Background
We have a system in Elixir that handles millions of requests per second. In order to be responsive, we have thousands of workers in parallel to answer those petitions.
Problem
The problem here is that we don’t know if a worker is being overwhelmed. This is dangerous because the mailboxes of the workers grow until the system crashes.
erlang.process_info(pid, :message_queue_len)
One of the solutions this community recommended was to use :erlang.process_info/2
(or its Elixir equivalent Process.info/2
) to check the mailbox of a worker. Then, if the mailbox has too many messages (let’s say, 100) we drop the request.
http://erlang.org/doc/man/erlang.html#process_info-2
This is nothing new, the Elixir Logger itself uses a similar approach.
The issue here is that for each request we get we would need to call upon erlang.process_info(pid, :message_queue_len)

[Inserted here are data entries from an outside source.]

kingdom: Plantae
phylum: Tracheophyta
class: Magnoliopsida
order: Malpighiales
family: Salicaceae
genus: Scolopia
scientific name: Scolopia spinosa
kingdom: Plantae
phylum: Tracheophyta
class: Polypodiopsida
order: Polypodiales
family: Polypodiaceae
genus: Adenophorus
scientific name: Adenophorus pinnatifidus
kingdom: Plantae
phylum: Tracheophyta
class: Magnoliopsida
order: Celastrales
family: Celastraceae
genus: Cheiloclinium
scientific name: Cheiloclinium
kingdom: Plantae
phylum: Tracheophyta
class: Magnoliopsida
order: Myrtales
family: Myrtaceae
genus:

roughly 60 times (because each request can go up to 65 workers for different types of processing).
So we would be invoking this function hundreds of millions of times per second. For this to work, this function needs to be lightweight, which raises some questions:
- Is process_info safe to use in production code?
- Is process_info a heavt operation when compared to checking an ETS table for a value?
I have read the official docs and didn’t find anything alarming. What are your experiences with the usage of this function?